In the book's early chapters, Ball discussed the Great Rivers of China including the Yangtze and the Yellow Rivers, mentioning China's mythical ruler Emperor Yu as well as Communist leader Mao Zedong, the father of the People's Republic of China.

Ball also discussed philosophical texts covering the subject matter such as the fourth century BC teachings of Mencius which unveil the origin of the Chinese political ideology stating that he who controls the water controls the people.

He also tackled some historical proof of such ideology particularly in the art of war and real conflicts where the Great Rivers were used as weapons.

The Power of Water

"In 204 BC, for instance, an intentional rupturing of the Wei River dams led to the victory of the Han-dynasty forces," cited Nature.

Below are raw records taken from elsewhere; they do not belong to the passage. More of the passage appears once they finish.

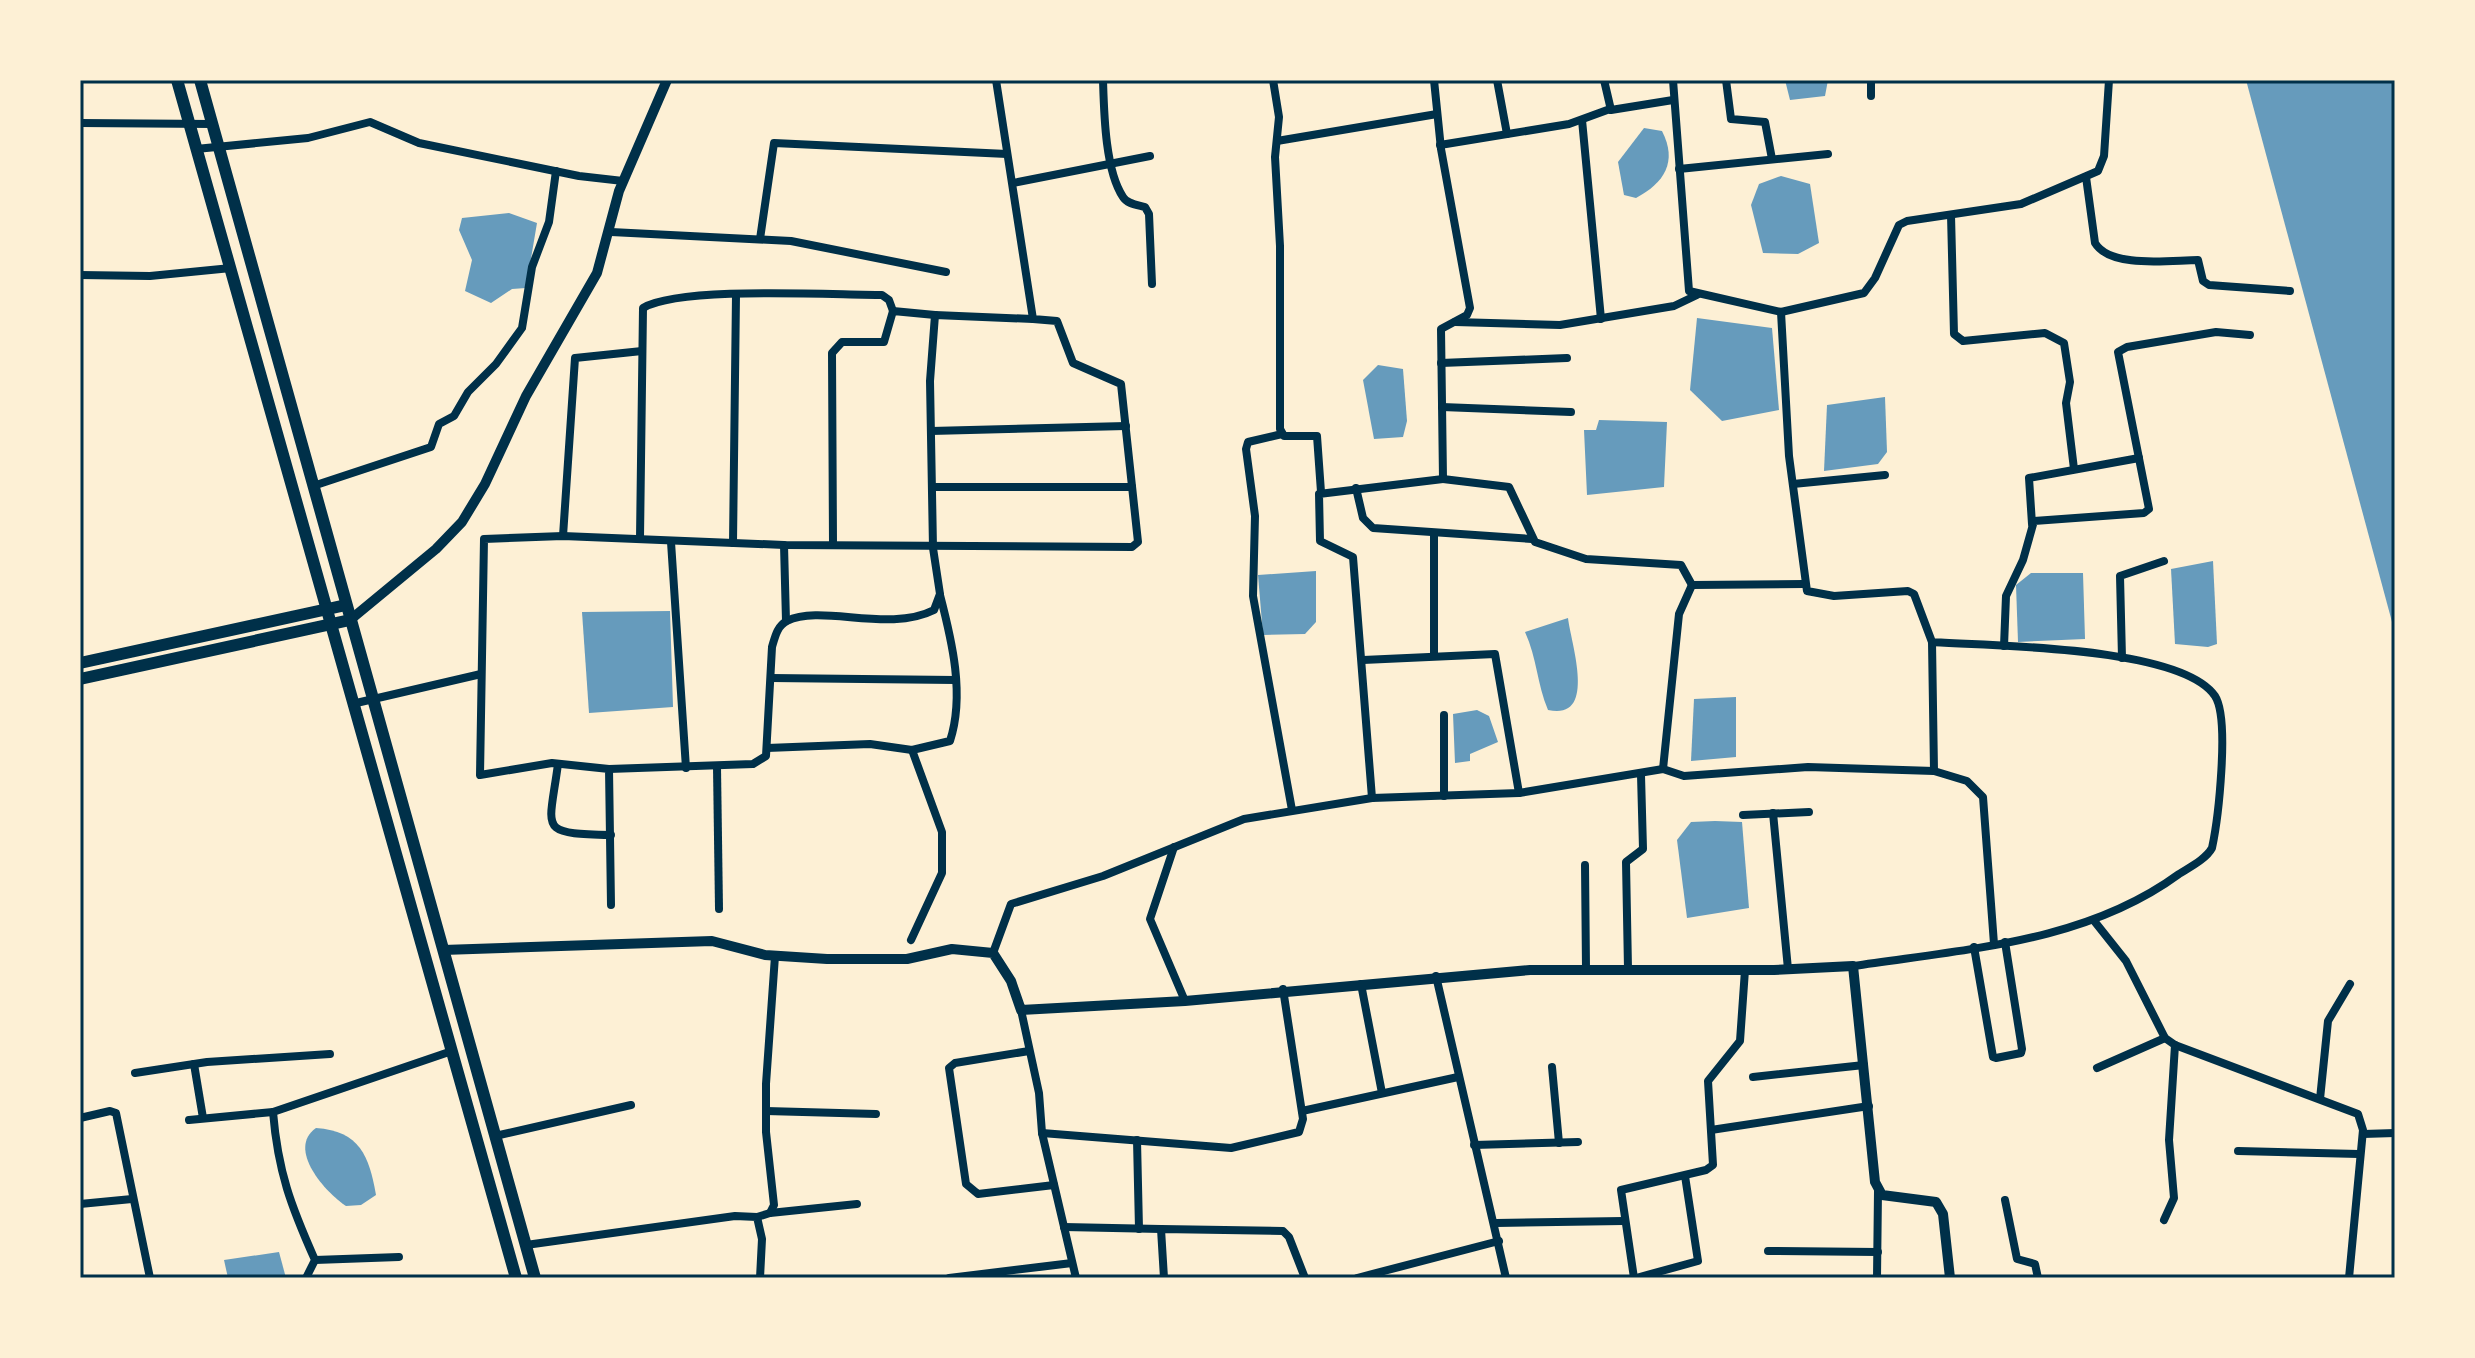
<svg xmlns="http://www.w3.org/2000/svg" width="2475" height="1358" font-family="'Source Sans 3',sans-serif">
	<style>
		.water { fill: #669bbc }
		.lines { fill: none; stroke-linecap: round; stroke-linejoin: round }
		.minor { stroke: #003049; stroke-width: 8 }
		.tertiary { stroke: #003049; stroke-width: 10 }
		.primary { stroke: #003049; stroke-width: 12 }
		.neatline { fill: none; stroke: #003049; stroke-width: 3 }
	</style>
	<rect width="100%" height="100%" fill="#fdf0d5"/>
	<g class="water">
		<path d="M1785 80H1828L1825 96 1790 100Z"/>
		<path d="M2246 80H2395V633Z"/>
		<path d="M1644 128 1662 131C1678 162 1664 183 1636 198L1624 195 1618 162Z"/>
		<path d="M1781 176 1810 184 1819 243 1798 254 1763 253 1751 205 1759 184Z"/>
		<path d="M509 213 537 223 526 288 512 289 491 303 465 291 472 260 459 230 462 218Z"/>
		<path d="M1697 318 1772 328 1779 410 1722 421 1690 390Z"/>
		<path d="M1378 365 1403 369 1407 421 1403 437 1374 439 1363 380Z"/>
		<path d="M1885 397 1887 452 1878 464 1824 471 1827 405Z"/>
		<path d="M1599 420 1667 422 1664 487 1587 495 1584 430H1596Z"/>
		<path d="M2213 561 2217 644 2208 647 2175 644 2171 569Z"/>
		<path d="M1316 571V622L1305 634 1263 635 1258 575Z"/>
		<path d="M2031 573H2083L2085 639 2018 642 2016 585Z"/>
		<path d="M670 611 673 707 589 713 582 612Z"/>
		<path d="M1568 618C1571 644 1598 721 1548 710 1537 684 1537 658 1525 632Z"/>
		<path d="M1736 697V757L1691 761 1694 699Z"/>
		<path d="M1477 710 1489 716 1498 742 1470 754V761L1455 763 1453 714Z"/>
		<path d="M1715 821 1742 822 1749 908 1687 918 1677 840 1691 822Z"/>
		<path d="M316 1128C360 1131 369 1156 376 1195L361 1205 346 1206C326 1193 286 1149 316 1128Z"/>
		<path d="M279 1252 286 1278H228L224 1260Z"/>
	</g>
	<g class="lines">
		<g class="minor">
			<path d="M1103 80C1104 112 1105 170 1123 197 1127 204 1138 205 1145 207L1149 214 1152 284"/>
			<path d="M1273 80 1279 117 1275 157 1280 246V429L1284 436H1317L1321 492"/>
			<path d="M1434 80 1441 149 1470 308 1467 315 1441 329 1443 479 1509 487 1535 542 1586 559 1681 565 1692 585"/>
			<path d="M1497 80 1507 134"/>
			<path d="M1604 80 1611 110 1673 100"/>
			<path d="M1673 80 1689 291 1781 312 1864 293 1875 278 1899 225 1907 221 2021 204 2098 171 2104 156 2109 80"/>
			<path d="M1726 80 1731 119 1765 122 1772 159"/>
			<path d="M1871 80V96"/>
			<path d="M1582 120 1601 319"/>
			<path d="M80 123 212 124"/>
			<path d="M1277 141 1437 114"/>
			<path d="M1440 145 1569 124 1610 109"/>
			<path d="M196 149 308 138 370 122 419 143 579 176 623 181"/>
			<path d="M1679 169 1828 154"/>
			<path d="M2086 177 2095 243C2111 269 2171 260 2198 260L2203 281 2209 285 2290 291"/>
			<path d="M1013 183 1150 156"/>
			<path d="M1951 215 1954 334 1963 341 2045 333 2064 343 2070 382 2066 403 2074 469"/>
			<path d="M611 232 791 241 946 272"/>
			<path d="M760 239 774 143 1007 154"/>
			<path d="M80 275 150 276 231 268"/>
			<path d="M1781 312 1789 456 1807 591 1834 596 1908 591 1914 594 1932 642C1991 646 2181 646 2215 696 2230 719 2218 820 2212 848 2206 859 2190 867 2179 874 2085 943 1965 949 1853 966"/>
			<path d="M1455 322 1560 325 1674 306 1697 295"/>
			<path d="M1441 363 1567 358"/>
			<path d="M1442 407 1571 412"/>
			<path d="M931 431 1126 426"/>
			<path d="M1282 434 1248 442 1246 449 1255 516 1253 596 1292 810"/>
			<path d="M1793 484 1885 475"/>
			<path d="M313 486 431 447 439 424 454 416 468 392 496 364 522 328 532 267 549 222 556 171"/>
			<path d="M932 487H1132"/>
			<path d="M1356 488 1363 518 1373 528 1532 539"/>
			<path d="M2032 524 2029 478 2139 458"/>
			<path d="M1434 533V656"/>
			<path d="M563 536 575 358 642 351"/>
			<path d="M640 538 643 308C681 286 830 295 882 295L889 300 893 311"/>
			<path d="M671 542 686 768"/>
			<path d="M733 543 736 295"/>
			<path d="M833 544 832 353 842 342H884L893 311 935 315"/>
			<path d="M784 545 786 621"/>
			<path d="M2004 646 2006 596 2023 560 2034 521 2144 513 2149 509 2118 352 2127 347 2216 332 2250 335"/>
			<path d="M2122 658 2120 576 2164 561"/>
			<path d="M1363 660 1495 654 1519 793"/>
			<path d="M771 678 955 680"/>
			<path d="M352 704 481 674"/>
			<path d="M1444 715V796"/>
			<path d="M767 748 870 744 912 750 950 741C965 695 952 641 940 595"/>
			<path d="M558 764C549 832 537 833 611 835"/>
			<path d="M717 767 719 909"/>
			<path d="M609 769 753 764 766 756 772 647C775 637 777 626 787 621 821 604 889 633 934 610L940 594 933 548 930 381 935 315 1033 319"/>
			<path d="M1663 769 1679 614 1692 585 1804 584"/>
			<path d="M1934 771 1967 781 1983 797 1994 944"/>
			<path d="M1372 798 1353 557 1320 541 1319 494 1443 479"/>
			<path d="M1773 813 1788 969"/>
			<path d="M1743 815 1809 812"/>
			<path d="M1174 847 1150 919 1185 1001"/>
			<path d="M1585 865 1586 969"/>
			<path d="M611 905 609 769 552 763 480 775 484 539 563 536 784 545 1132 547 1138 542 1121 384 1073 363 1057 321 1033 319 996 80"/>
			<path d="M2095 922 2126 961 2165 1038 2175 1045 2358 1114 2363 1130 2349 1278"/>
			<path d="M911 940 942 873V832L912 750"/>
			<path d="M1974 947 1993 1057 1996 1058 2021 1053 2022 1049 2005 942"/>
			<path d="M993 953 1011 904 1103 876 1244 819 1372 798 1519 793 1663 769 1684 776 1808 767 1934 771 1932 642"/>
			<path d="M1628 969 1626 862 1643 849 1641 775"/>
			<path d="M1436 976 1506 1278"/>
			<path d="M1361 984 1382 1093"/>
			<path d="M1021 1010 1039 1093 1042 1133 1076 1278"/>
			<path d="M1029 1051 955 1063 949 1068 966 1184 978 1194 1054 1185"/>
			<path d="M194 1064 203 1118"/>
			<path d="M1552 1067 1559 1143"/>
			<path d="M2097 1068 2165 1038"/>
			<path d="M135 1073 207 1062 330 1054"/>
			<path d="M1753 1077 1864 1065"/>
			<path d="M2320 1099 2328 1021 2350 984"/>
			<path d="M766 1111 876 1114"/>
			<path d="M1302 1111 1458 1077"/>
			<path d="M80 1118 110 1111 116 1113 150 1278"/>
			<path d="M189 1120 273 1112"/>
			<path d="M1711 1130 1869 1106"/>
			<path d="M1042 1133 1231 1148 1299 1132 1303 1119 1283 989"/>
			<path d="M2363 1134 2395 1133"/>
			<path d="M495 1136 631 1105"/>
			<path d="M1137 1140 1139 1229"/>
			<path d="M1474 1145 1578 1142"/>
			<path d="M2238 1151 2359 1154"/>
			<path d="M2005 1200 2017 1259 2035 1264 2038 1278"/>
			<path d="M80 1204 132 1199"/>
			<path d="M770 1213 857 1204"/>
			<path d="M757 1217 770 1213 774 1205 766 1132V1084L775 956"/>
			<path d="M2164 1220 2174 1198 2169 1140 2175 1045"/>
			<path d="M1496 1223 1623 1221"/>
			<path d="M1064 1227 1161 1229"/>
			<path d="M526 1245 735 1216 757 1217 762 1239 760 1278"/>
			<path d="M1768 1251 1878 1252"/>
			<path d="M315 1260 399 1257"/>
			<path d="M306 1278 315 1260C291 1206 278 1172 273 1112L452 1051"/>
			<path d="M949 1278 1072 1263"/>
			<path d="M1164 1278 1161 1229 1283 1231 1289 1237 1305 1278"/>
			<path d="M1357 1278 1499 1241"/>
			<path d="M1634 1278 1621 1190 1706 1170 1713 1165 1708 1081 1740 1041 1745 970"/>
			<path d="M1636 1278 1698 1261 1685 1176"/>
			<path d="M1877 1278 1878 1191"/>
		</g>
		<g class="tertiary">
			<path d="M350 620 436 549 462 522 485 484 526 396 597 273 619 191 667 80"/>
			<path d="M443 950 712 941 765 955 827 959H907L952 949 993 953 1011 981 1021 1010 1185 1001 1530 970H1774L1853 966 1875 1182 1882 1195 1936 1202 1943 1214 1950 1278"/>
		</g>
		<g class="primary">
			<path d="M177 80 516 1278"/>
			<path d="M200 80 535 1278"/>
			<path d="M80 663 346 605"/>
			<path d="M80 679 350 620"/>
		</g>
	</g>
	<rect width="2475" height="1358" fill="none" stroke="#fdf0d5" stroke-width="164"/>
	<rect x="82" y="82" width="2311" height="1194" class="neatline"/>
</svg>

Aside from that, the journal also took note of the addition of the Nationalist government's attempt to stop the advancing Japanese army in 1938 through the breach of the Yellow River dykes.

Of course, there had been destructive consequences for the Chinese people during those events though the point was still made in the end.

In recent years, China appears to be applying the same concept in terms of gaining global power either consciously or subconsciously.

Take for example the extensive claims of the country in the South China Sea.

While it is a fact that the South China Sea is not a river, it acts as a passageway for traders and shippers in the Asia-Pacific and houses immeasurable underwater resources.

Considering that the Yellow River is about to dry up for good due to the continued water stress cited by the China Dialogue, the Middle Kingdom is bound to look for another body of water to make use in its quest for growth and power.